_Saved entries_
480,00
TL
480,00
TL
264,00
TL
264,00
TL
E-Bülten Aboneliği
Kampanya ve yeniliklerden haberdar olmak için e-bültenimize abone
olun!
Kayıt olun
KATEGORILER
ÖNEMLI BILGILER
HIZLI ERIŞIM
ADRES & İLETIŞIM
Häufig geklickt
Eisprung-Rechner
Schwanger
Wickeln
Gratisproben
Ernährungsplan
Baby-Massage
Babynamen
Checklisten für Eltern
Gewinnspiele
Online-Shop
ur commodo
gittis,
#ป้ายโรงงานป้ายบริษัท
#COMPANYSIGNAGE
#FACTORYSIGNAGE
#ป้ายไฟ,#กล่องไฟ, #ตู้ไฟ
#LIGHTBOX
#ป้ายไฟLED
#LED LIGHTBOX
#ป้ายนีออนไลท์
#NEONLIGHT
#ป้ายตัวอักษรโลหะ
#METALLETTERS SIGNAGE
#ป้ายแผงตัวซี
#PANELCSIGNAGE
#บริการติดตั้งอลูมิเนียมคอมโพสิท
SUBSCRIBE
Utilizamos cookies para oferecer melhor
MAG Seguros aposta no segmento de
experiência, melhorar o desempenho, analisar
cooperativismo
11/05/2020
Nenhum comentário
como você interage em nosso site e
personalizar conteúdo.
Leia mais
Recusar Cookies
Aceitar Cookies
* * *
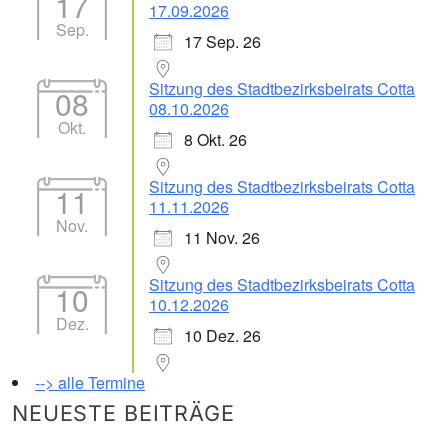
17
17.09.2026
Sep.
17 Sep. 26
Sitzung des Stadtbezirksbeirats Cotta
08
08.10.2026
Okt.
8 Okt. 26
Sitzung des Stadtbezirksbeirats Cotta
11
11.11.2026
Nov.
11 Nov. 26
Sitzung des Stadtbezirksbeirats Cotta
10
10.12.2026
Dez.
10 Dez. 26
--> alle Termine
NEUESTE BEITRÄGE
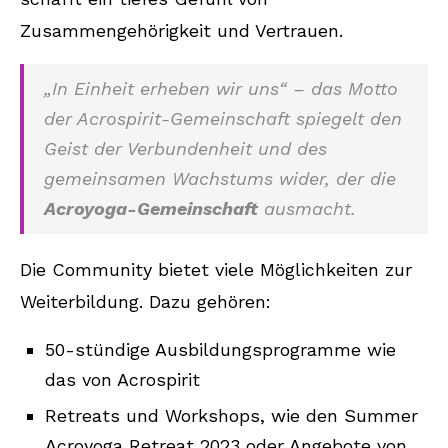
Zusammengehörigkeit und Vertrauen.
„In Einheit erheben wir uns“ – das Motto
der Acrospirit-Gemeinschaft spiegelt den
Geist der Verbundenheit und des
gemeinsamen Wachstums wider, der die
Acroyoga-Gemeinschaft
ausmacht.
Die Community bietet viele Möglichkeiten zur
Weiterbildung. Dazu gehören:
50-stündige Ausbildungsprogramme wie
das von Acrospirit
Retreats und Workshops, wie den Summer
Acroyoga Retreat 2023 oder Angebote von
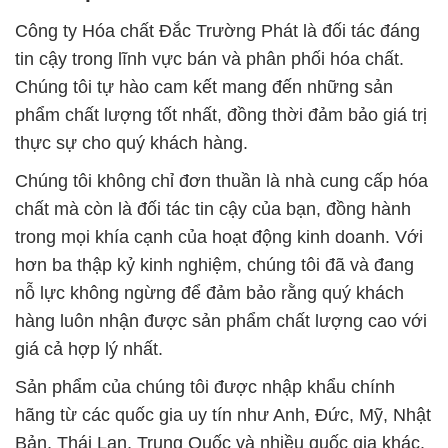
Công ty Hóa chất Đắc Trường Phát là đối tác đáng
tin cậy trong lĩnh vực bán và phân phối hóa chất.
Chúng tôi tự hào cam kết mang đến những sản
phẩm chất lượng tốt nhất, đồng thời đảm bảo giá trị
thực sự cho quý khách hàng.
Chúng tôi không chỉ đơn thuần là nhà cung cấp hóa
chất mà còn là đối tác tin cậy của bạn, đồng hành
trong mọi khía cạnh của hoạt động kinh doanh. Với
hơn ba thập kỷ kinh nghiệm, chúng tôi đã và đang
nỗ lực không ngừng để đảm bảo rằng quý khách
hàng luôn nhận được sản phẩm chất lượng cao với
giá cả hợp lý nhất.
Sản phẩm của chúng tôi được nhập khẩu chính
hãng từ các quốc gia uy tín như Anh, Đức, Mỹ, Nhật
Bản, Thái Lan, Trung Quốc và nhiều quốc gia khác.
...
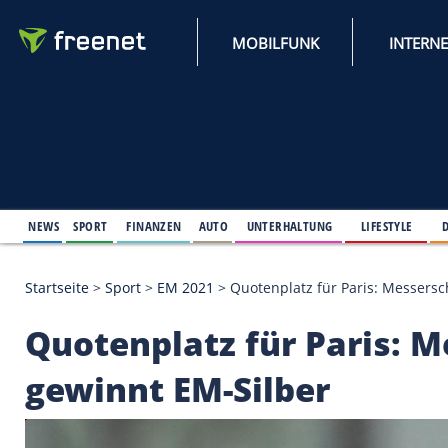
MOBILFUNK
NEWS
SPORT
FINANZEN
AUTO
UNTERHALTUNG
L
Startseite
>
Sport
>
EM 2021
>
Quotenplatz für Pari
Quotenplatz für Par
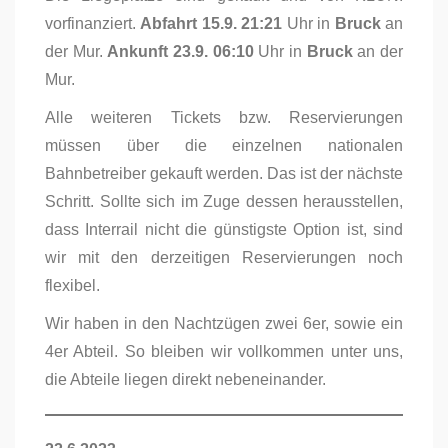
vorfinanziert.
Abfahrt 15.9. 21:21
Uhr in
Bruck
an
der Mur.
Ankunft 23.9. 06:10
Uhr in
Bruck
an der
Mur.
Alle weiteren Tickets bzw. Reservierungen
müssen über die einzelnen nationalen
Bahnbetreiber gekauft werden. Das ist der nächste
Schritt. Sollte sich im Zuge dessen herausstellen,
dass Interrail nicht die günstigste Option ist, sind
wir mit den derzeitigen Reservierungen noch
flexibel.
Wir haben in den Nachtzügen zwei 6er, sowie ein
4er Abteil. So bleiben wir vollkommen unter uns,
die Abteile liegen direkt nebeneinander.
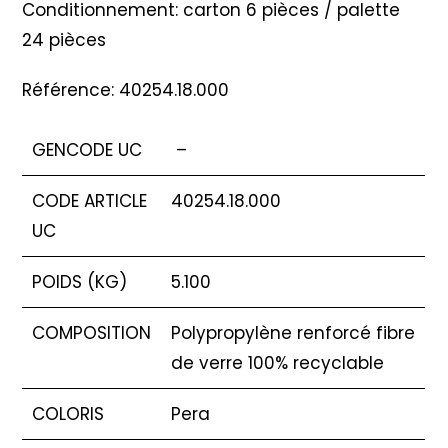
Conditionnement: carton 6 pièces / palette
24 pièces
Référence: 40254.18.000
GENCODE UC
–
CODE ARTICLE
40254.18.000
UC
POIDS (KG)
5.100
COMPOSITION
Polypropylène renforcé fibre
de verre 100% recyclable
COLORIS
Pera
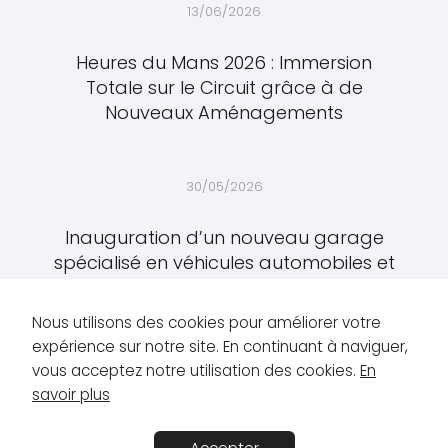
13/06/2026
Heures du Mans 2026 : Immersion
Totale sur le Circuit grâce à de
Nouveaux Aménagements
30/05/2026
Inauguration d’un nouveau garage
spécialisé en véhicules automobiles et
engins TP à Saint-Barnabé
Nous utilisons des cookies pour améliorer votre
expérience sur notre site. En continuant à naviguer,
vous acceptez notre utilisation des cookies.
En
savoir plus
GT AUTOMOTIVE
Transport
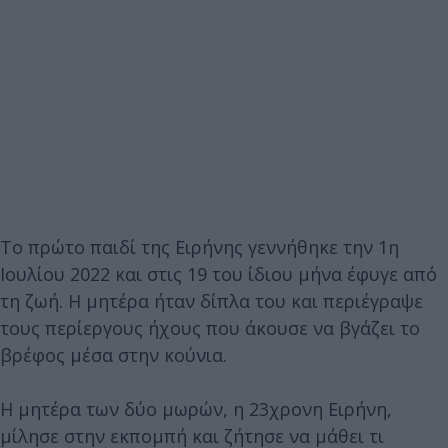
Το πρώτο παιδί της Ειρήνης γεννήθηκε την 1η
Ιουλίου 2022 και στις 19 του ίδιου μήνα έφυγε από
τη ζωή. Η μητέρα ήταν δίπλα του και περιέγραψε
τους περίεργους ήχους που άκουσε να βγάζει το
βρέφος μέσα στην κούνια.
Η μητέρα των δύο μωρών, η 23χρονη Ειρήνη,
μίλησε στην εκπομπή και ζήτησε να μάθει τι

_What the task asks_
With pictures omitted, repeat the entries above word for word from the line holding "Retreats und Workshops, wie den Summer" down to the line holding "Bản, Thái Lan, Trung", keeping both of those lines.

_Response to the exercise_
Retreats und Workshops, wie den Summer
Acroyoga Retreat 2023 oder Angebote von
Công ty Hóa chất Đắc Trường Phát là đối tác đáng
tin cậy trong lĩnh vực bán và phân phối hóa chất.
Chúng tôi tự hào cam kết mang đến những sản
phẩm chất lượng tốt nhất, đồng thời đảm bảo giá trị
thực sự cho quý khách hàng.
Chúng tôi không chỉ đơn thuần là nhà cung cấp hóa
chất mà còn là đối tác tin cậy của bạn, đồng hành
trong mọi khía cạnh của hoạt động kinh doanh. Với
hơn ba thập kỷ kinh nghiệm, chúng tôi đã và đang
nỗ lực không ngừng để đảm bảo rằng quý khách
hàng luôn nhận được sản phẩm chất lượng cao với
giá cả hợp lý nhất.
Sản phẩm của chúng tôi được nhập khẩu chính
hãng từ các quốc gia uy tín như Anh, Đức, Mỹ, Nhật
Bản, Thái Lan, Trung Quốc và nhiều quốc gia khác.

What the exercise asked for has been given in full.